こうした「歴史性」が評価軸で大きな意味を持つという傾向が一段と鮮明になったのが今回のFOYではないでしょうか。それは、パッシブファンドの優位が圧倒的なFOYにあって、今回はトップ10に3つもアクティブファンドがランクインしていることが象徴しています。特に7位となった「ひふみ投信」は、2022年の運用成績が悲惨でした。運用成績を評価軸の中心に置けばランクインするはずがありません。しかし、トップ10にランクインしました。

これは、「ひふみ投信」に投票したブロガーが、それこそ短期的な運代成績の優劣をファンドの評価軸として絶対視していないということです。それよりも、長期にわたって購入・保有を続けてきた中で、「ひふみ投信」が受益者に対して“何をしてきたのか”ということが評価されている。それは、運用会社がつねに受益者と正対して濃密なコミュニケーションと情報発信を続けてきた中で、ファンドと受益者が共有している“経験”です。
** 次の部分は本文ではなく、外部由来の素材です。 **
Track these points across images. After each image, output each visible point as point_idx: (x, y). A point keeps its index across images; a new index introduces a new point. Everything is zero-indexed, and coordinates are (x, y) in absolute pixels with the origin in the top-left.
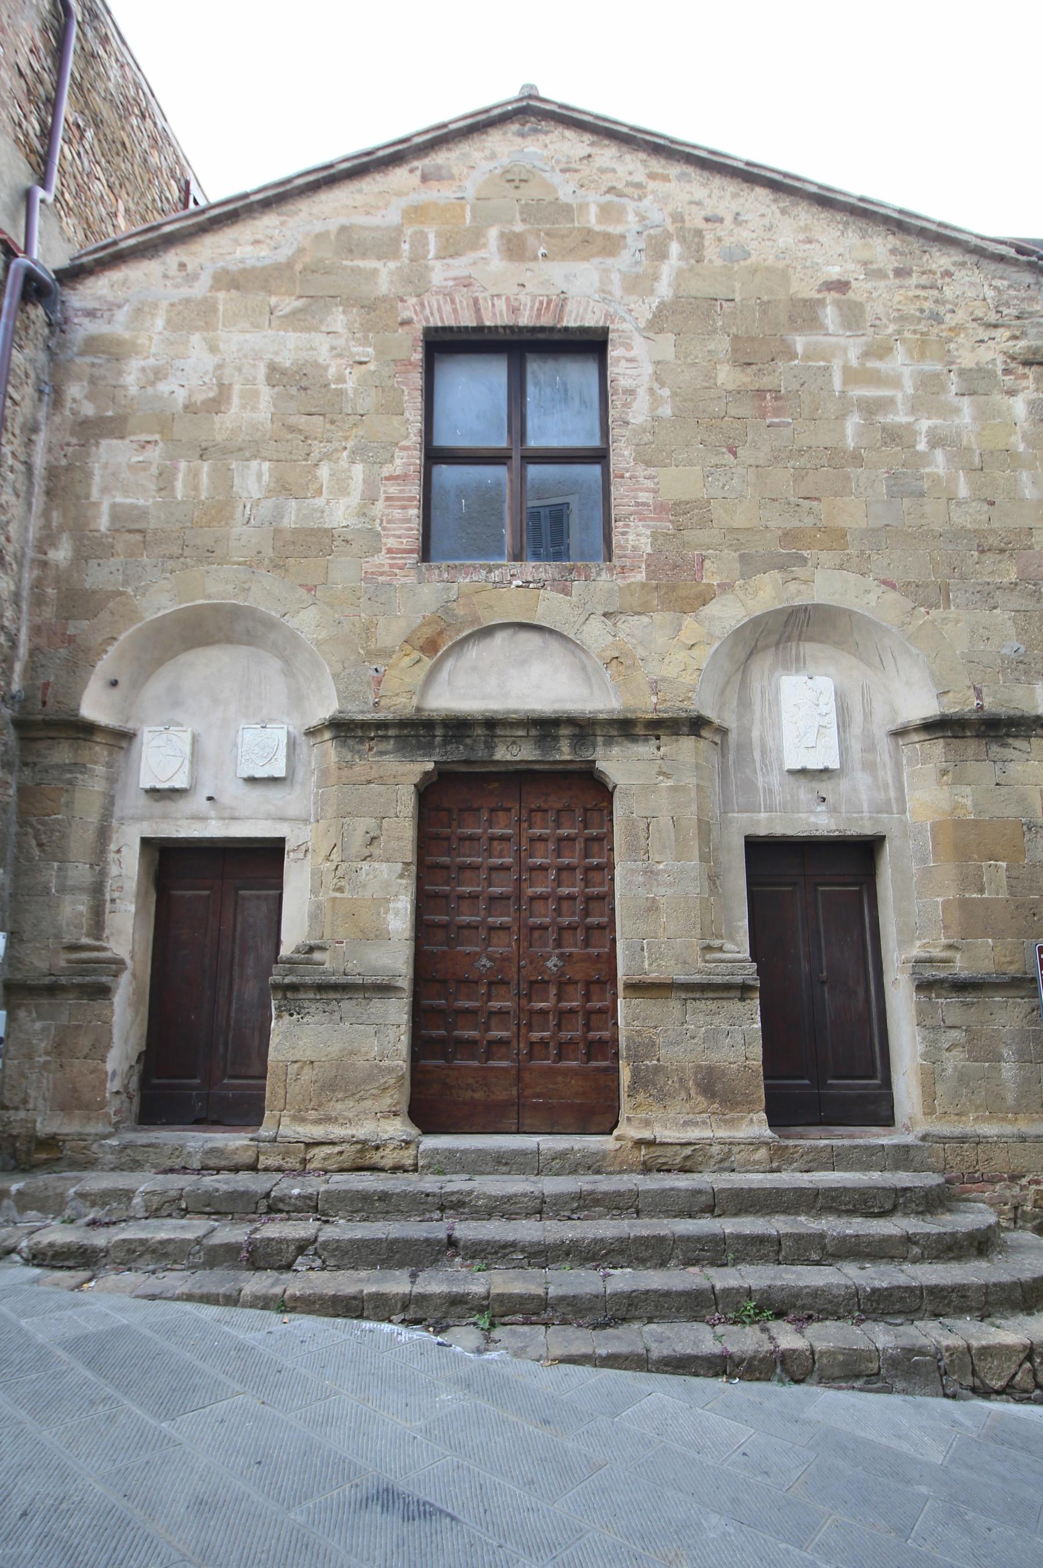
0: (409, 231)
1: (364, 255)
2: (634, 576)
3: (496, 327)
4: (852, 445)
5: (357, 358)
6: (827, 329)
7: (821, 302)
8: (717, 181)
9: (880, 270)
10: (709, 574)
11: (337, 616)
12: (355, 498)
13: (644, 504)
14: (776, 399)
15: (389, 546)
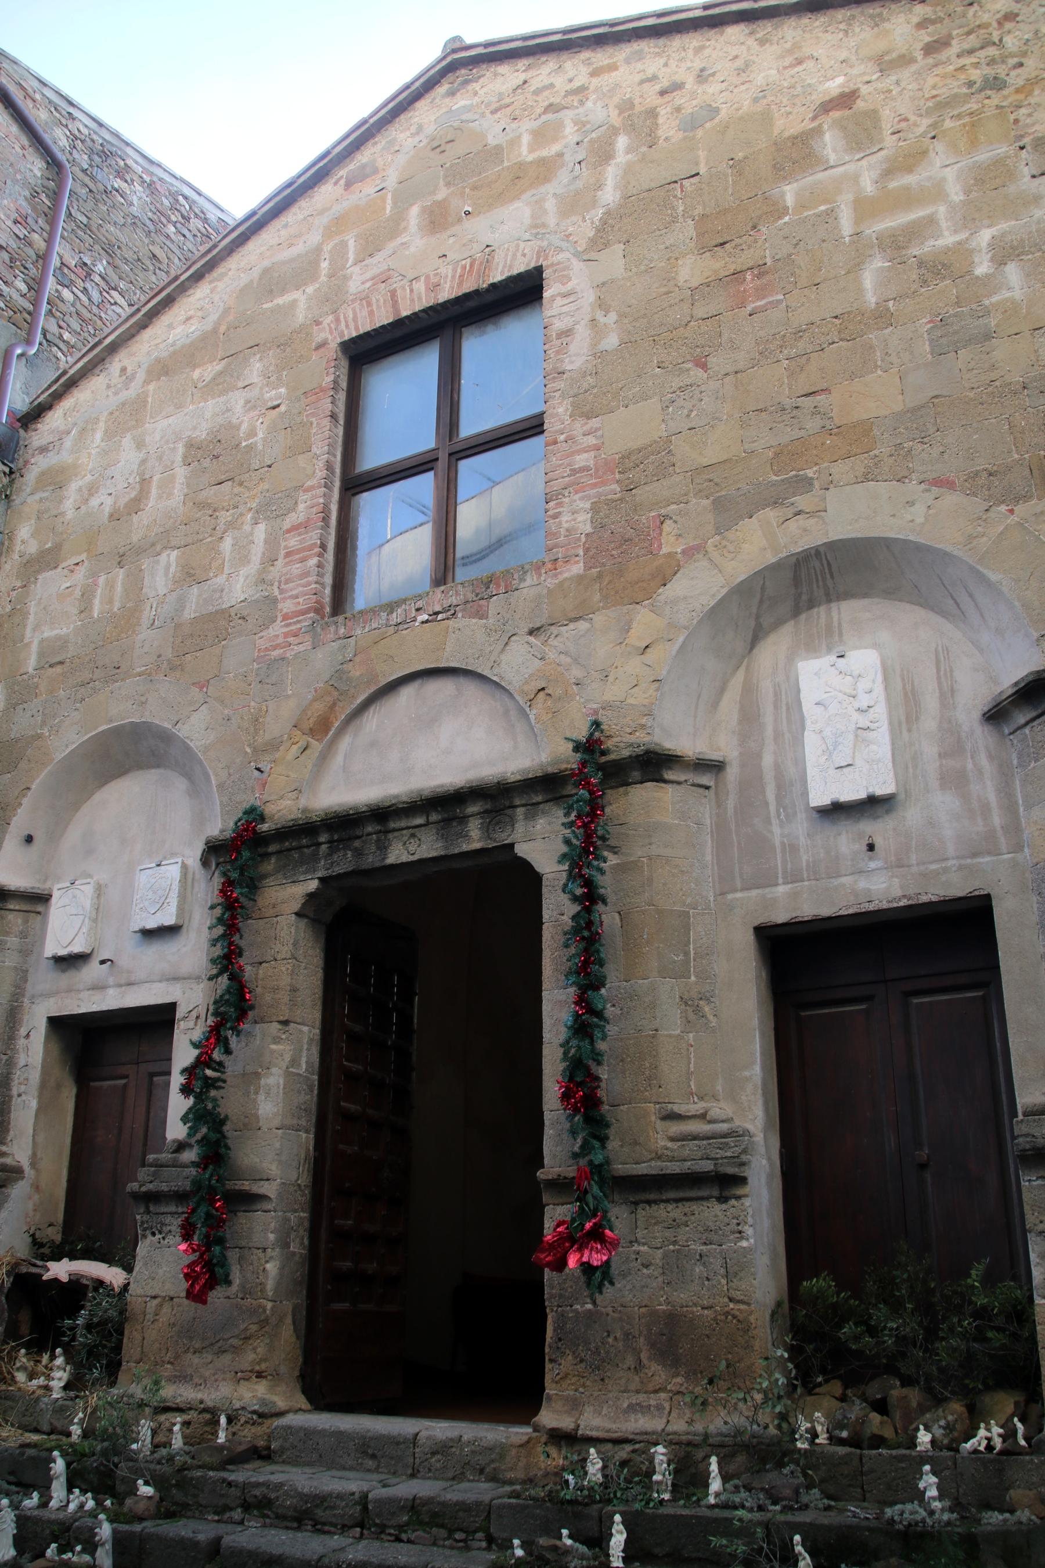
0: (327, 248)
1: (283, 291)
2: (569, 570)
3: (415, 314)
4: (873, 300)
5: (270, 404)
6: (827, 161)
7: (818, 131)
8: (677, 42)
9: (903, 56)
10: (672, 539)
11: (226, 712)
12: (253, 567)
13: (583, 469)
14: (759, 276)
15: (285, 610)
そういった“経験”が評価されるということこそ、ファンドに対する評価軸としての歴史性ということです。

そしてもう一つ鮮明になったことがあります。ファンドに対する評価軸として「歴史性」が大きな意味を持つようになれば、パッシブファンドとアクティブファンドに対する評価軸は、これまで以上に乖離が大きくなっているのではないかということです。皮肉な話ですが、パッシブファンドに対する理解が高まれば高まるほど、それとはまったく別の評価軸がアクティブファンドに対してはあり得るのだということが明確になるわけです。FOYはこれまでパッシブファンドに対する啓蒙で大きな役割を担ってきました。それが同時に、アクティブファンドに対する確固とした評価軸を持つ投信ブロガーも育ててきたことにもなったのです。
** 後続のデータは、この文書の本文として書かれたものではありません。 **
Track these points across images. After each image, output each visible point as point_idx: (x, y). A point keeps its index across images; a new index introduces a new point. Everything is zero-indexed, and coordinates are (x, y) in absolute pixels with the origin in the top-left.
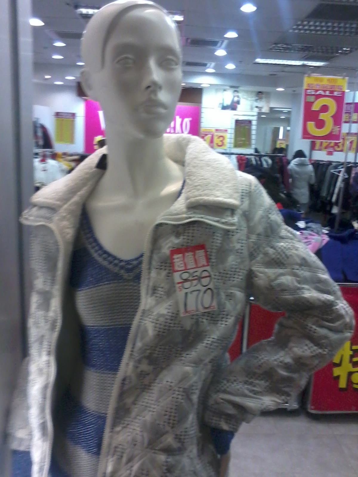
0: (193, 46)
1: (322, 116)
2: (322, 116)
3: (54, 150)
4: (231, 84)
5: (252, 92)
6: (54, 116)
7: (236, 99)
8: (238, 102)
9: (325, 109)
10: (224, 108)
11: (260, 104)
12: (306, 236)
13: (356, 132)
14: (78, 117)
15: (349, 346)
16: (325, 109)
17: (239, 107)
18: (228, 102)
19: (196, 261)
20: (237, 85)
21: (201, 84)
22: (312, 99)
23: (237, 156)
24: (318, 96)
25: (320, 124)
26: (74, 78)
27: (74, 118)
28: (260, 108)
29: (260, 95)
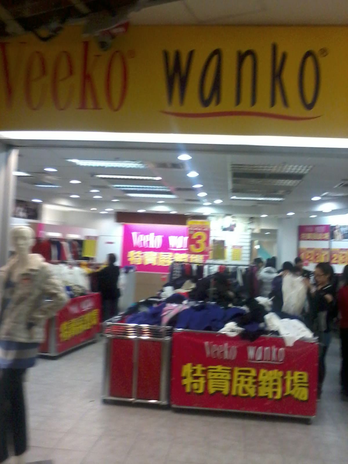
0: (125, 210)
1: (199, 242)
2: (199, 242)
3: (182, 170)
4: (227, 213)
5: (247, 218)
6: (250, 236)
7: (233, 223)
8: (234, 226)
9: (199, 238)
10: (225, 229)
11: (253, 226)
12: (22, 326)
13: (346, 248)
14: (211, 237)
15: (34, 461)
16: (199, 238)
17: (235, 229)
18: (227, 226)
19: (206, 384)
20: (231, 214)
21: (203, 213)
22: (191, 232)
23: (319, 283)
24: (196, 231)
25: (198, 246)
26: (113, 210)
27: (96, 240)
28: (253, 229)
29: (252, 220)
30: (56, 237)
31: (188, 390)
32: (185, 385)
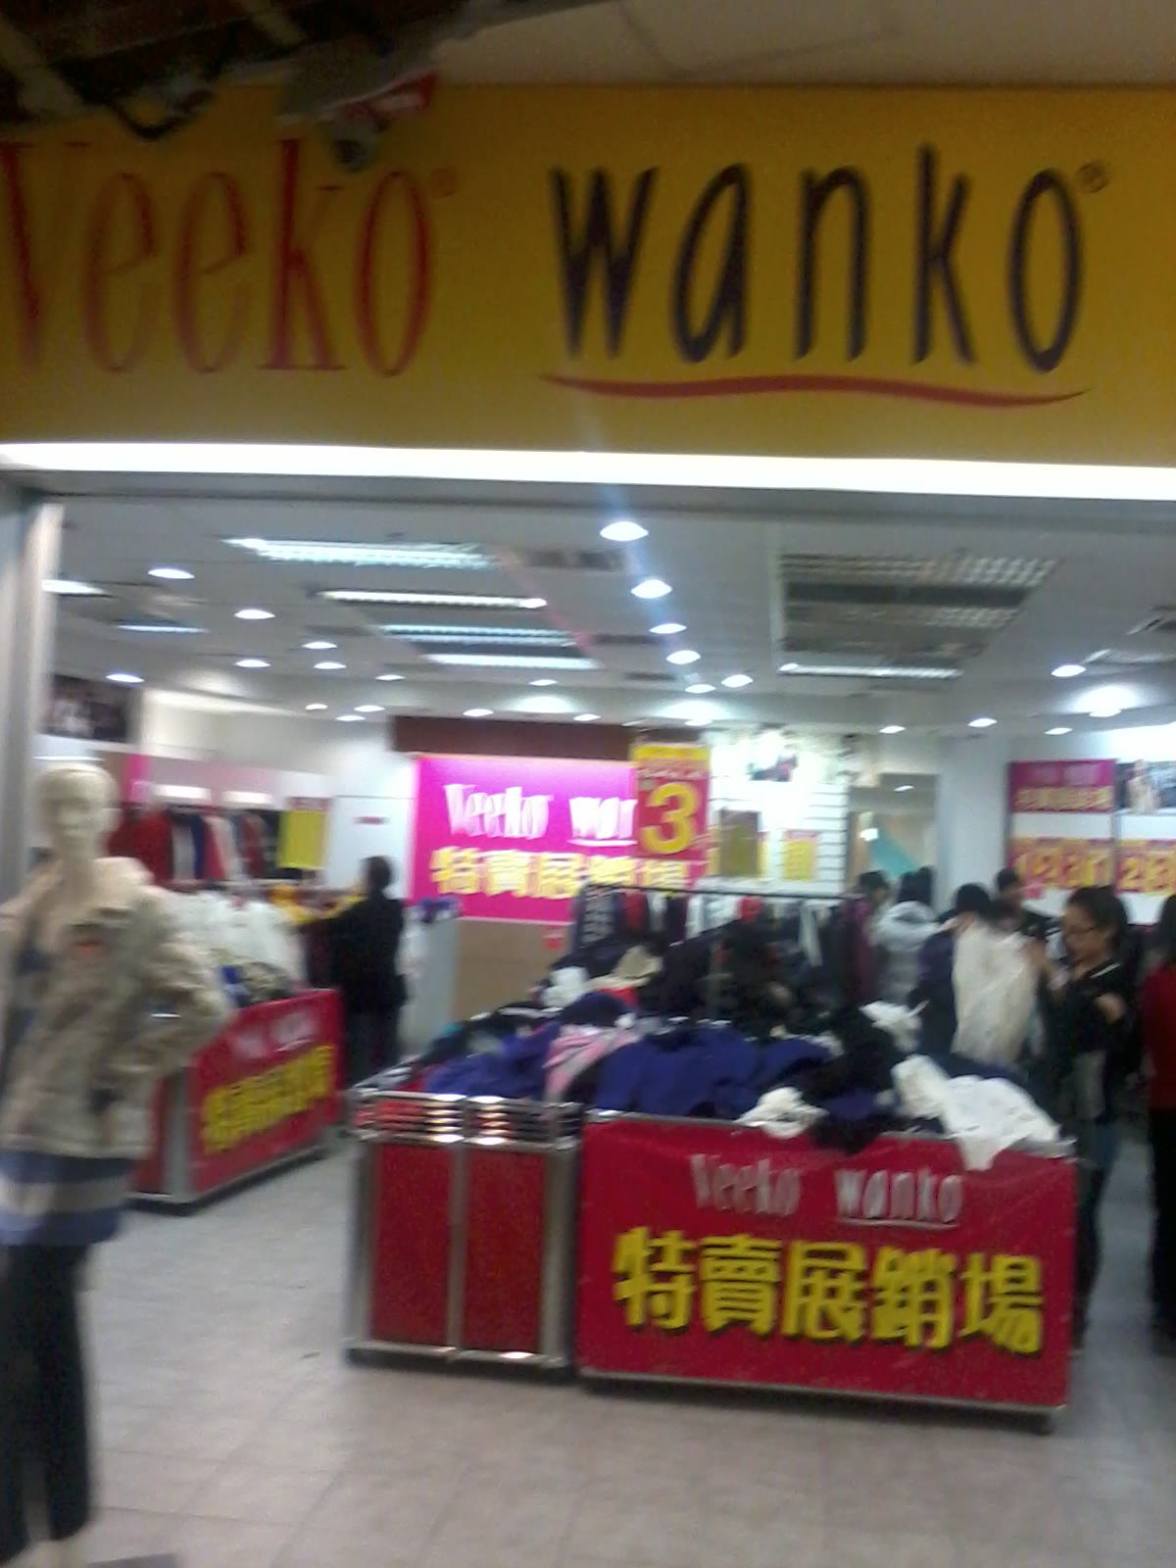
0: (422, 710)
1: (672, 816)
2: (672, 816)
3: (614, 574)
4: (766, 720)
5: (833, 735)
7: (788, 754)
8: (792, 762)
9: (674, 803)
10: (759, 776)
11: (854, 765)
12: (74, 1103)
13: (1171, 836)
14: (712, 803)
16: (674, 803)
17: (795, 773)
18: (767, 763)
20: (780, 722)
21: (686, 720)
22: (647, 786)
23: (1079, 958)
24: (662, 781)
25: (668, 832)
26: (381, 709)
27: (325, 810)
28: (854, 775)
29: (851, 742)
31: (636, 1317)
32: (625, 1302)
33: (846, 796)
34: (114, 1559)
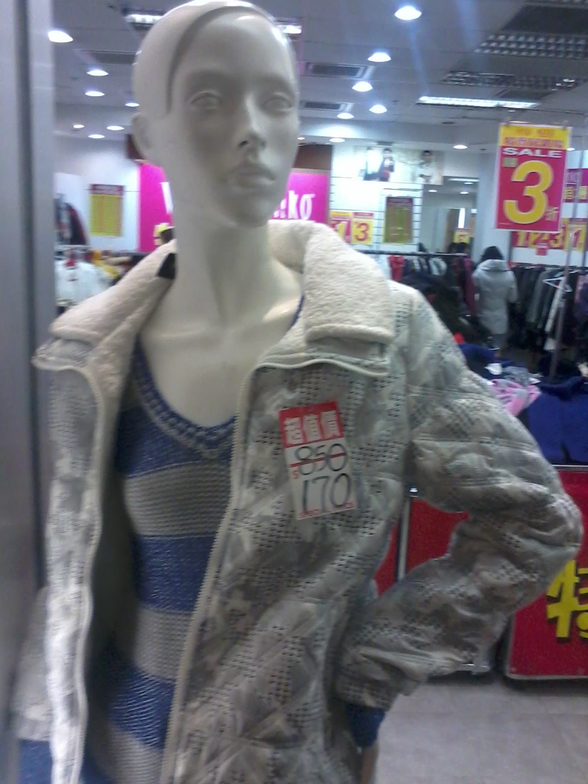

今回のFOYから投票方法が変更となり、新たに「投資YouTuberが選ぶ! Fund of the Year 2022(β)」と「#TwitterFundOfTheYear2022(β)」が試験的に実施されました。「投資YouTuberが選ぶ! Fund of the Year 2022(β)」は投票がゼロでしたが、「#TwitterFundOfTheYear2022(β)」の方は「投信ブロガーが選ぶ! Fund of the Year」とは少し毛色の違う投票内容が散見されます。

FOYも変革を目指しているのでしょう。だとするならば、いずれ「パッシブファンド部門」と「アクティブファンド部門」に分けることもひとつの方法かもしれません。なぜなら、すでにパッシブファンドとアクティブファンドそれぞれの評価軸が、大きく異なってきているからです。部門を分けることでパッシブファンドとアクティブファンドそれぞれの評価軸を見つめることが、やがて「優れた投資信託とは何か」という問題をより高度に問い直すことにつながるように思います。そういうことができるほどに、FOYに投票する投信ブロガーの審美眼は、成熟してきているのだと感じます。

最後に、新型コロナウイルス禍がいまだ完全には収束しない中で、今回も無事にFOYが開催されたことは凄いことだと思います。あらためて運営委員会の皆さんには、心の底から「ご苦労様」、そして「ありがとうございました」と言いたいと思います。